* _Exercise_
Copy the text of every item below word for word, and leave the pictures out.

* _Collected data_
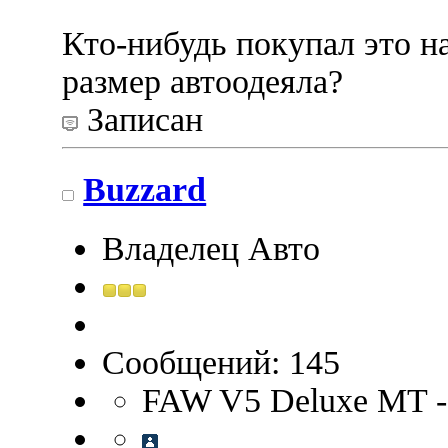
Кто-нибудь покупал это н
размер автоодеяла?
Записан
Buzzard
Владелец Авто
Сообщений: 145
FAW V5 Deluxe MT -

* _Answer space_
Кто-нибудь покупал это н
размер автоодеяла?
Записан
Buzzard
Владелец Авто
Сообщений: 145
FAW V5 Deluxe MT -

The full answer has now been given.